== Segment start ==

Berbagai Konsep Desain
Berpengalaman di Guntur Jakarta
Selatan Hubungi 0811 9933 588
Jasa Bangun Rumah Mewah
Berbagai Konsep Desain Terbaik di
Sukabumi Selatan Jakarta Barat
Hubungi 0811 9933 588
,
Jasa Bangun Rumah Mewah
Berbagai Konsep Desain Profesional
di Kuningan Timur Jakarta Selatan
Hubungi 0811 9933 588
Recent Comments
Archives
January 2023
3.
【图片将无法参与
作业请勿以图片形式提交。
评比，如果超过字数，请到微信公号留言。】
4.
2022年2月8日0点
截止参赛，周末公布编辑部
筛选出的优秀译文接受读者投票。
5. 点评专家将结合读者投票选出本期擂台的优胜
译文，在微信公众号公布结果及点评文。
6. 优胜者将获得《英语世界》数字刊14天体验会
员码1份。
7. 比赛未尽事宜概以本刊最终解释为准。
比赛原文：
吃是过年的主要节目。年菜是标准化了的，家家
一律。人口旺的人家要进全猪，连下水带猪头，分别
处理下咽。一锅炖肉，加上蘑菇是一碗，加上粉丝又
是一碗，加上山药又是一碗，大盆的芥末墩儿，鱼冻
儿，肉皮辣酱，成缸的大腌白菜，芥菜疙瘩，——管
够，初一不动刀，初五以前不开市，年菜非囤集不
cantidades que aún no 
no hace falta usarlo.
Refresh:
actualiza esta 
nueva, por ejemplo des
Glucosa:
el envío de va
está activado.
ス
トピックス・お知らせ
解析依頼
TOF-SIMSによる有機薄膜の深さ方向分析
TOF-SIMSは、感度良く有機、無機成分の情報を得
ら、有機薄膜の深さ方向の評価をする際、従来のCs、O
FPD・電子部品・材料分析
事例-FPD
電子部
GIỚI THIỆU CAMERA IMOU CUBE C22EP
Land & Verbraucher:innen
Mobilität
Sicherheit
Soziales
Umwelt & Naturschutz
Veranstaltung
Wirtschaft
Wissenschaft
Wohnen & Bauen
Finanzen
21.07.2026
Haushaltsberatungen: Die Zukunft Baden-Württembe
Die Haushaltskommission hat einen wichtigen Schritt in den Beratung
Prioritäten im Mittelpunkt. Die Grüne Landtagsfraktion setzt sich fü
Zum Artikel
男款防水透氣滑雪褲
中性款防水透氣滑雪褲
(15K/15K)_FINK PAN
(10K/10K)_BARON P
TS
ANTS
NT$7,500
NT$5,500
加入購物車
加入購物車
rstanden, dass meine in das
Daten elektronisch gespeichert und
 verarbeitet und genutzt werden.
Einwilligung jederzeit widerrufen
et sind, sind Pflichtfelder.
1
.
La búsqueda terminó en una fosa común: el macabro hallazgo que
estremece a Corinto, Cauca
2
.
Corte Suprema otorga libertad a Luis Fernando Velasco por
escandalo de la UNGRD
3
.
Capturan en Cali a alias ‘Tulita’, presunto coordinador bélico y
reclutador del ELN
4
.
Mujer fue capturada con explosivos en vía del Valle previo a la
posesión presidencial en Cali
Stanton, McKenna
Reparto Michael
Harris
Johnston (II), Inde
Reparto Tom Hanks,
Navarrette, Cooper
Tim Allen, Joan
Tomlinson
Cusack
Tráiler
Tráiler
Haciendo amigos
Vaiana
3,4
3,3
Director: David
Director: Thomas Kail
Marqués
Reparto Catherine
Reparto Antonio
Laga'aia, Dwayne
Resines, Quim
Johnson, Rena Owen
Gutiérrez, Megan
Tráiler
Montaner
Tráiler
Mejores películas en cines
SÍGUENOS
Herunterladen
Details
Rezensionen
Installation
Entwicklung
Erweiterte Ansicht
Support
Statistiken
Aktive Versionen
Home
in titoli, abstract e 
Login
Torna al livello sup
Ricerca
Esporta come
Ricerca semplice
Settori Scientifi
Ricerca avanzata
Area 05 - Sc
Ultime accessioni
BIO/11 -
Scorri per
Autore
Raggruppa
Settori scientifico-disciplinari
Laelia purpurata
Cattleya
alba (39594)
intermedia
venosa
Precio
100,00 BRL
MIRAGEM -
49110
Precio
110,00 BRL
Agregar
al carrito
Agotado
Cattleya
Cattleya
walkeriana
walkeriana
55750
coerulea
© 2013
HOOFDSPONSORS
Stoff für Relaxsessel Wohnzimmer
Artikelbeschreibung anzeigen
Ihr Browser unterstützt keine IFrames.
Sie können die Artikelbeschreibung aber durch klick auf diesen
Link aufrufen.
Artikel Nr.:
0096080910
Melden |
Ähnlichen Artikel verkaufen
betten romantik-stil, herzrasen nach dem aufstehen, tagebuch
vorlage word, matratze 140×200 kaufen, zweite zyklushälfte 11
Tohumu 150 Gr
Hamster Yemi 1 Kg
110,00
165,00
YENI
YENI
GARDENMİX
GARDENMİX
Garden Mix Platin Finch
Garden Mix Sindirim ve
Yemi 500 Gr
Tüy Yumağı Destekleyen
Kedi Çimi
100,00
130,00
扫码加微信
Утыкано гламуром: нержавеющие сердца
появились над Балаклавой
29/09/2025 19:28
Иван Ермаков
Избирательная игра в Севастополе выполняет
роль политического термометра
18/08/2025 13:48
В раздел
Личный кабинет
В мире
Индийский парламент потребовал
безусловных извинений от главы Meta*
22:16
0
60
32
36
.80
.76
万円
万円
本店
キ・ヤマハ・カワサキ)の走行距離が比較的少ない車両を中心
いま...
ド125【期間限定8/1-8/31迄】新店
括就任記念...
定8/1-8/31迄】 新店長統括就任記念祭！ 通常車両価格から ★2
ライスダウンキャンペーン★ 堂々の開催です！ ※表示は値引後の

== Segment end ==

### Task objective
Copy out every one of the lines above, word for word, in the same order.

### Answer to this task
Berbagai Konsep Desain
Berpengalaman di Guntur Jakarta
Selatan Hubungi 0811 9933 588
Jasa Bangun Rumah Mewah
Berbagai Konsep Desain Terbaik di
Sukabumi Selatan Jakarta Barat
Hubungi 0811 9933 588
,
Jasa Bangun Rumah Mewah
Berbagai Konsep Desain Profesional
di Kuningan Timur Jakarta Selatan
Hubungi 0811 9933 588
Recent Comments
Archives
January 2023
3.
【图片将无法参与
作业请勿以图片形式提交。
评比，如果超过字数，请到微信公号留言。】
4.
2022年2月8日0点
截止参赛，周末公布编辑部
筛选出的优秀译文接受读者投票。
5. 点评专家将结合读者投票选出本期擂台的优胜
译文，在微信公众号公布结果及点评文。
6. 优胜者将获得《英语世界》数字刊14天体验会
员码1份。
7. 比赛未尽事宜概以本刊最终解释为准。
比赛原文：
吃是过年的主要节目。年菜是标准化了的，家家
一律。人口旺的人家要进全猪，连下水带猪头，分别
处理下咽。一锅炖肉，加上蘑菇是一碗，加上粉丝又
是一碗，加上山药又是一碗，大盆的芥末墩儿，鱼冻
儿，肉皮辣酱，成缸的大腌白菜，芥菜疙瘩，——管
够，初一不动刀，初五以前不开市，年菜非囤集不
cantidades que aún no 
no hace falta usarlo.
Refresh:
actualiza esta 
nueva, por ejemplo des
Glucosa:
el envío de va
está activado.
ス
トピックス・お知らせ
解析依頼
TOF-SIMSによる有機薄膜の深さ方向分析
TOF-SIMSは、感度良く有機、無機成分の情報を得
ら、有機薄膜の深さ方向の評価をする際、従来のCs、O
FPD・電子部品・材料分析
事例-FPD
電子部
GIỚI THIỆU CAMERA IMOU CUBE C22EP
Land & Verbraucher:innen
Mobilität
Sicherheit
Soziales
Umwelt & Naturschutz
Veranstaltung
Wirtschaft
Wissenschaft
Wohnen & Bauen
Finanzen
21.07.2026
Haushaltsberatungen: Die Zukunft Baden-Württembe
Die Haushaltskommission hat einen wichtigen Schritt in den Beratung
Prioritäten im Mittelpunkt. Die Grüne Landtagsfraktion setzt sich fü
Zum Artikel
男款防水透氣滑雪褲
中性款防水透氣滑雪褲
(15K/15K)_FINK PAN
(10K/10K)_BARON P
TS
ANTS
NT$7,500
NT$5,500
加入購物車
加入購物車
rstanden, dass meine in das
Daten elektronisch gespeichert und
 verarbeitet und genutzt werden.
Einwilligung jederzeit widerrufen
et sind, sind Pflichtfelder.
1
.
La búsqueda terminó en una fosa común: el macabro hallazgo que
estremece a Corinto, Cauca
2
.
Corte Suprema otorga libertad a Luis Fernando Velasco por
escandalo de la UNGRD
3
.
Capturan en Cali a alias ‘Tulita’, presunto coordinador bélico y
reclutador del ELN
4
.
Mujer fue capturada con explosivos en vía del Valle previo a la
posesión presidencial en Cali
Stanton, McKenna
Reparto Michael
Harris
Johnston (II), Inde
Reparto Tom Hanks,
Navarrette, Cooper
Tim Allen, Joan
Tomlinson
Cusack
Tráiler
Tráiler
Haciendo amigos
Vaiana
3,4
3,3
Director: David
Director: Thomas Kail
Marqués
Reparto Catherine
Reparto Antonio
Laga'aia, Dwayne
Resines, Quim
Johnson, Rena Owen
Gutiérrez, Megan
Tráiler
Montaner
Tráiler
Mejores películas en cines
SÍGUENOS
Herunterladen
Details
Rezensionen
Installation
Entwicklung
Erweiterte Ansicht
Support
Statistiken
Aktive Versionen
Home
in titoli, abstract e 
Login
Torna al livello sup
Ricerca
Esporta come
Ricerca semplice
Settori Scientifi
Ricerca avanzata
Area 05 - Sc
Ultime accessioni
BIO/11 -
Scorri per
Autore
Raggruppa
Settori scientifico-disciplinari
Laelia purpurata
Cattleya
alba (39594)
intermedia
venosa
Precio
100,00 BRL
MIRAGEM -
49110
Precio
110,00 BRL
Agregar
al carrito
Agotado
Cattleya
Cattleya
walkeriana
walkeriana
55750
coerulea
© 2013
HOOFDSPONSORS
Stoff für Relaxsessel Wohnzimmer
Artikelbeschreibung anzeigen
Ihr Browser unterstützt keine IFrames.
Sie können die Artikelbeschreibung aber durch klick auf diesen
Link aufrufen.
Artikel Nr.:
0096080910
Melden |
Ähnlichen Artikel verkaufen
betten romantik-stil, herzrasen nach dem aufstehen, tagebuch
vorlage word, matratze 140×200 kaufen, zweite zyklushälfte 11
Tohumu 150 Gr
Hamster Yemi 1 Kg
110,00
165,00
YENI
YENI
GARDENMİX
GARDENMİX
Garden Mix Platin Finch
Garden Mix Sindirim ve
Yemi 500 Gr
Tüy Yumağı Destekleyen
Kedi Çimi
100,00
130,00
扫码加微信
Утыкано гламуром: нержавеющие сердца
появились над Балаклавой
29/09/2025 19:28
Иван Ермаков
Избирательная игра в Севастополе выполняет
роль политического термометра
18/08/2025 13:48
В раздел
Личный кабинет
В мире
Индийский парламент потребовал
безусловных извинений от главы Meta*
22:16
0
60
32
36
.80
.76
万円
万円
本店
キ・ヤマハ・カワサキ)の走行距離が比較的少ない車両を中心
いま...
ド125【期間限定8/1-8/31迄】新店
括就任記念...
定8/1-8/31迄】 新店長統括就任記念祭！ 通常車両価格から ★2
ライスダウンキャンペーン★ 堂々の開催です！ ※表示は値引後の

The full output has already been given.